*** Opening of Information ***
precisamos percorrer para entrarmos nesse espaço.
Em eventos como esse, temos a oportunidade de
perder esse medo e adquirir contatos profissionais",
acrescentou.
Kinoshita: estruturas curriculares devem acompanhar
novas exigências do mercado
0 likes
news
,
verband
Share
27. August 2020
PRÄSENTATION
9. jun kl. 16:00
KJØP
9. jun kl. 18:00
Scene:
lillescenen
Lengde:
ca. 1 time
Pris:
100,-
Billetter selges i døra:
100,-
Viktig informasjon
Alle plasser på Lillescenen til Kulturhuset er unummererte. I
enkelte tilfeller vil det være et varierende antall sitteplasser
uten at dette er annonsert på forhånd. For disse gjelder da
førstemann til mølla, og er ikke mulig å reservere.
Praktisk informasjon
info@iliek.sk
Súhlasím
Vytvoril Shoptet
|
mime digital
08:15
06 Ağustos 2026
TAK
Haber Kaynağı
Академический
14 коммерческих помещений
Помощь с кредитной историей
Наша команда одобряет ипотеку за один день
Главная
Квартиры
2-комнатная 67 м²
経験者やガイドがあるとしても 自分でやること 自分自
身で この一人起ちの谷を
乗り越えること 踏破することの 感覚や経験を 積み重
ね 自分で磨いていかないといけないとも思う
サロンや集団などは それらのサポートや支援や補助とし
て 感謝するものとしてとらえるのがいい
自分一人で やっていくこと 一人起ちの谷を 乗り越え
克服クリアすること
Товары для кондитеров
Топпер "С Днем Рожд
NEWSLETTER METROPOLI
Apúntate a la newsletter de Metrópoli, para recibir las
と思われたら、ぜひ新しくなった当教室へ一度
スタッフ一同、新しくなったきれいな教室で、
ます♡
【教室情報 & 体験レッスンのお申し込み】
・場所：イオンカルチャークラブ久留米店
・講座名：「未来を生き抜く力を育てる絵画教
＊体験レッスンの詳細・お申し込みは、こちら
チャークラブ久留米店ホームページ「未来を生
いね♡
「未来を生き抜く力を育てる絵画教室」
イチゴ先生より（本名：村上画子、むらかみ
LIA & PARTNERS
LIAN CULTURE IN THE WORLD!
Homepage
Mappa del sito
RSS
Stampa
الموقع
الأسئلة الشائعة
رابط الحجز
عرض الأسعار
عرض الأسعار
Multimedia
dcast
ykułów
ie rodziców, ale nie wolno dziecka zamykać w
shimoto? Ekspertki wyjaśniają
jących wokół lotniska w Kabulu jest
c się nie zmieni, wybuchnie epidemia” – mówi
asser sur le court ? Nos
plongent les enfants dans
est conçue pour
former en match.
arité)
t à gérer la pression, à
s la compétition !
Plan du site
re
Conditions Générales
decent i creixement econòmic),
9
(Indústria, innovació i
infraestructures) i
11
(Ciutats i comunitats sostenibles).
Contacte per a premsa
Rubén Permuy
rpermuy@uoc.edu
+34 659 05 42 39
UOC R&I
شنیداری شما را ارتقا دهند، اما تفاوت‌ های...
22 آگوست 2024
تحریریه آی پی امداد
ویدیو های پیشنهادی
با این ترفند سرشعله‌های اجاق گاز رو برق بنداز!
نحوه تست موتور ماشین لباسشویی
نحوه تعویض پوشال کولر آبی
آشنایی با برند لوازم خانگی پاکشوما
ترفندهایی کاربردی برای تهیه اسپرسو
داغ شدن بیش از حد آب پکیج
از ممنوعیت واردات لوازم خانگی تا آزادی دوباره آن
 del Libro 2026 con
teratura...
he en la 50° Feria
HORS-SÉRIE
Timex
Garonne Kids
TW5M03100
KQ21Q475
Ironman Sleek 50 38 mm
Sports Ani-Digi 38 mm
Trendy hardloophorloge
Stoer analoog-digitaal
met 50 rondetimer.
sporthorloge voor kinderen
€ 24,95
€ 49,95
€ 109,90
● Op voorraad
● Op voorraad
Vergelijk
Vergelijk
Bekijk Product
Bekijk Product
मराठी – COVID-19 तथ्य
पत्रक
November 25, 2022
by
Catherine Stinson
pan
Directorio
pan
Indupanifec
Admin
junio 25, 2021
*** Close of Information ***
What the task asks
Reproduce every line of text in the records above verbatim, in the same order, with no changes.

Task result
precisamos percorrer para entrarmos nesse espaço.
Em eventos como esse, temos a oportunidade de
perder esse medo e adquirir contatos profissionais",
acrescentou.
Kinoshita: estruturas curriculares devem acompanhar
novas exigências do mercado
0 likes
news
,
verband
Share
27. August 2020
PRÄSENTATION
9. jun kl. 16:00
KJØP
9. jun kl. 18:00
Scene:
lillescenen
Lengde:
ca. 1 time
Pris:
100,-
Billetter selges i døra:
100,-
Viktig informasjon
Alle plasser på Lillescenen til Kulturhuset er unummererte. I
enkelte tilfeller vil det være et varierende antall sitteplasser
uten at dette er annonsert på forhånd. For disse gjelder da
førstemann til mølla, og er ikke mulig å reservere.
Praktisk informasjon
info@iliek.sk
Súhlasím
Vytvoril Shoptet
|
mime digital
08:15
06 Ağustos 2026
TAK
Haber Kaynağı
Академический
14 коммерческих помещений
Помощь с кредитной историей
Наша команда одобряет ипотеку за один день
Главная
Квартиры
2-комнатная 67 м²
経験者やガイドがあるとしても 自分でやること 自分自
身で この一人起ちの谷を
乗り越えること 踏破することの 感覚や経験を 積み重
ね 自分で磨いていかないといけないとも思う
サロンや集団などは それらのサポートや支援や補助とし
て 感謝するものとしてとらえるのがいい
自分一人で やっていくこと 一人起ちの谷を 乗り越え
克服クリアすること
Товары для кондитеров
Топпер "С Днем Рожд
NEWSLETTER METROPOLI
Apúntate a la newsletter de Metrópoli, para recibir las
と思われたら、ぜひ新しくなった当教室へ一度
スタッフ一同、新しくなったきれいな教室で、
ます♡
【教室情報 & 体験レッスンのお申し込み】
・場所：イオンカルチャークラブ久留米店
・講座名：「未来を生き抜く力を育てる絵画教
＊体験レッスンの詳細・お申し込みは、こちら
チャークラブ久留米店ホームページ「未来を生
いね♡
「未来を生き抜く力を育てる絵画教室」
イチゴ先生より（本名：村上画子、むらかみ
LIA & PARTNERS
LIAN CULTURE IN THE WORLD!
Homepage
Mappa del sito
RSS
Stampa
الموقع
الأسئلة الشائعة
رابط الحجز
عرض الأسعار
عرض الأسعار
Multimedia
dcast
ykułów
ie rodziców, ale nie wolno dziecka zamykać w
shimoto? Ekspertki wyjaśniają
jących wokół lotniska w Kabulu jest
c się nie zmieni, wybuchnie epidemia” – mówi
asser sur le court ? Nos
plongent les enfants dans
est conçue pour
former en match.
arité)
t à gérer la pression, à
s la compétition !
Plan du site
re
Conditions Générales
decent i creixement econòmic),
9
(Indústria, innovació i
infraestructures) i
11
(Ciutats i comunitats sostenibles).
Contacte per a premsa
Rubén Permuy
rpermuy@uoc.edu
+34 659 05 42 39
UOC R&I
شنیداری شما را ارتقا دهند، اما تفاوت‌ های...
22 آگوست 2024
تحریریه آی پی امداد
ویدیو های پیشنهادی
با این ترفند سرشعله‌های اجاق گاز رو برق بنداز!
نحوه تست موتور ماشین لباسشویی
نحوه تعویض پوشال کولر آبی
آشنایی با برند لوازم خانگی پاکشوما
ترفندهایی کاربردی برای تهیه اسپرسو
داغ شدن بیش از حد آب پکیج
از ممنوعیت واردات لوازم خانگی تا آزادی دوباره آن
 del Libro 2026 con
teratura...
he en la 50° Feria
HORS-SÉRIE
Timex
Garonne Kids
TW5M03100
KQ21Q475
Ironman Sleek 50 38 mm
Sports Ani-Digi 38 mm
Trendy hardloophorloge
Stoer analoog-digitaal
met 50 rondetimer.
sporthorloge voor kinderen
€ 24,95
€ 49,95
€ 109,90
● Op voorraad
● Op voorraad
Vergelijk
Vergelijk
Bekijk Product
Bekijk Product
मराठी – COVID-19 तथ्य
पत्रक
November 25, 2022
by
Catherine Stinson
pan
Directorio
pan
Indupanifec
Admin
junio 25, 2021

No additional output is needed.